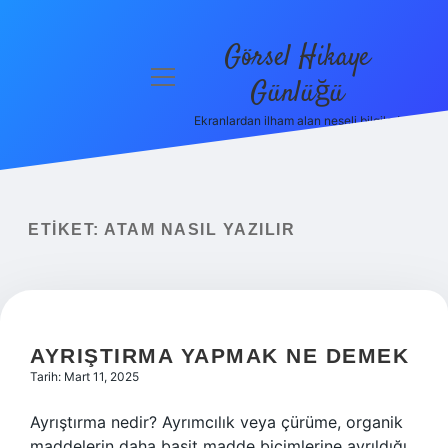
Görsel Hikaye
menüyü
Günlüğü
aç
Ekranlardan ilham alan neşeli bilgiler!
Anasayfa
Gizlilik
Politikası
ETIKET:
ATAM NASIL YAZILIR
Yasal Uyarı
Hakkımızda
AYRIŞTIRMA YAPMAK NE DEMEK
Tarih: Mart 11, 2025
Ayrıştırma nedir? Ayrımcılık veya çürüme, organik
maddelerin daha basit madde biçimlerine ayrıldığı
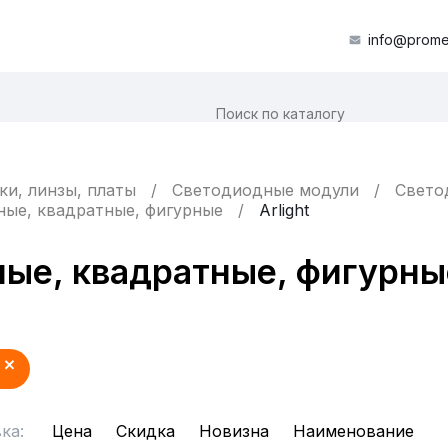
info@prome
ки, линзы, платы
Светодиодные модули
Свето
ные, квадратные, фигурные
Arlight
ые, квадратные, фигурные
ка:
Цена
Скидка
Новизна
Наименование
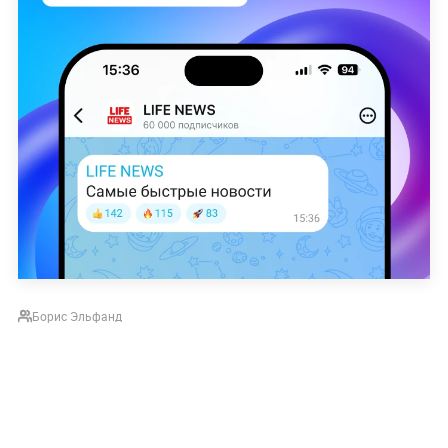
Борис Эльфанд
--------------------
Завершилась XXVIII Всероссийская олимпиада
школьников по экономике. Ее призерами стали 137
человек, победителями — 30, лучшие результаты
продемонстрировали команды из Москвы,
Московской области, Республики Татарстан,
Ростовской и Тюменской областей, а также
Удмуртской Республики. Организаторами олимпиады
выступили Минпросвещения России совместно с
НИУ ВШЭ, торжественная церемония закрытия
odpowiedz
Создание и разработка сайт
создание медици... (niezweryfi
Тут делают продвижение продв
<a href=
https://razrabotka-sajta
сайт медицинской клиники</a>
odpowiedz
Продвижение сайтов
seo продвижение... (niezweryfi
--------------------
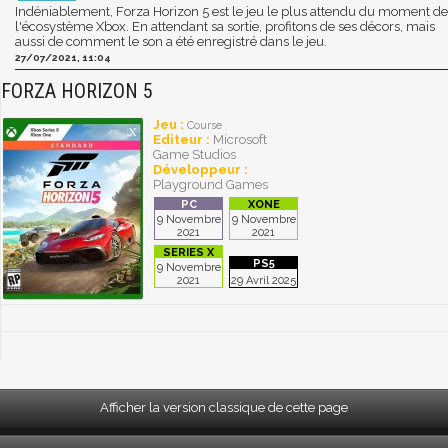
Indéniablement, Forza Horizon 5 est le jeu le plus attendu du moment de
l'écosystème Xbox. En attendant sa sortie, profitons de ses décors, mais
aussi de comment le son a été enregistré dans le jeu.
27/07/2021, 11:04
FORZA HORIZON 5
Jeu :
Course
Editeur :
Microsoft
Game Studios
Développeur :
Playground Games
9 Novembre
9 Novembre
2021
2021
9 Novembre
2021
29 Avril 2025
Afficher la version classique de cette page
--------------------
*Task statement:*
On how many lines of the listing does the string "фигурные" appear? Only the number should be given.

*Reply to the task:*
2